Brazdeikis was born in Lithuania's second-biggest city Kaunas in 1999, but migrated with his parents to the US when he was three.
That is straight from the article

Oh, I know. This is also in the article:
“His citizenship has been restored because the amendments allowing children who were born Lithuanian citizens, but later acquired the citizenship of another state, to keep both citizenships came into force on January 1,” - and this after playing for the Canadian youth team.
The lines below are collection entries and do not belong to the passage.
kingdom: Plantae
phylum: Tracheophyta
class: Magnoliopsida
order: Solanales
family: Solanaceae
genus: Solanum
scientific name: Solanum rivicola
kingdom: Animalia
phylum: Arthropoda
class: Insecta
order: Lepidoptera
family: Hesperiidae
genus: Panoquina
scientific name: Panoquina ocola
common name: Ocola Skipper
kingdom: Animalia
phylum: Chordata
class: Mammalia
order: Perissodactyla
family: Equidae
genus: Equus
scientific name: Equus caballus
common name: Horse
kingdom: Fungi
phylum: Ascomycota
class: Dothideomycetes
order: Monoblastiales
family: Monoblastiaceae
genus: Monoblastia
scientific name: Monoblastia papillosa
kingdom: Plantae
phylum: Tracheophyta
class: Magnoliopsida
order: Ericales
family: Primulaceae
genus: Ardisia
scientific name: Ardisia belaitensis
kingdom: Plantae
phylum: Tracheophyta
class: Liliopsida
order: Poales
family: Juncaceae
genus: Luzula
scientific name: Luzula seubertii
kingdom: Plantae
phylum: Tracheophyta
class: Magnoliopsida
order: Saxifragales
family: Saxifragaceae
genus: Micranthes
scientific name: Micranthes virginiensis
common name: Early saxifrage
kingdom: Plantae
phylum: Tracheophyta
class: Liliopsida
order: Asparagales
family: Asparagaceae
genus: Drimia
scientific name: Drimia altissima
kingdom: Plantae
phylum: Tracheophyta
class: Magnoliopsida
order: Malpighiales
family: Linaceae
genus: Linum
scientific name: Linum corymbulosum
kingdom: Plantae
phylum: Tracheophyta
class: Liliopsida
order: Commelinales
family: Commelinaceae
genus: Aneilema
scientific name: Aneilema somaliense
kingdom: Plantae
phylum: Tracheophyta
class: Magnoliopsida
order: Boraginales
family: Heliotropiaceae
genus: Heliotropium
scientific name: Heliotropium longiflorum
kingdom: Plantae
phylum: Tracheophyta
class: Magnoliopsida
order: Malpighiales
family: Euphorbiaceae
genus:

And that reminds me of when Slovenia changed their citizenship law in 2017 to allow Randolph to play for them. The original poster was talking about respect for Lithuania and no respect for Slovenia in 2017, and I just wanted to point the fallacy in that argument.
Look at this photo
https://sportklub.n1info.si/kosarka/randolph-seveda-bom-rekel-da-je-bila-nasa-ekipa-boljsa/That is Randolph a month ago watching the NT in Ljubljana, Slovenia (he is not curtently on the team). My question to all who say "must have a connection with the country to play or it's cheating"... So now Randolph is Slovenian enough to play? A five year loyalty is enough?
Citizenship Law is complicated and varies. There is no way to make it "fair" for everyone. People can buy citizenships or receive them for merit and they don't even have to live there in certain countries. It is what it is.
I made my position on the issue clear a couple of pages back in this thread, so I'll let it go now.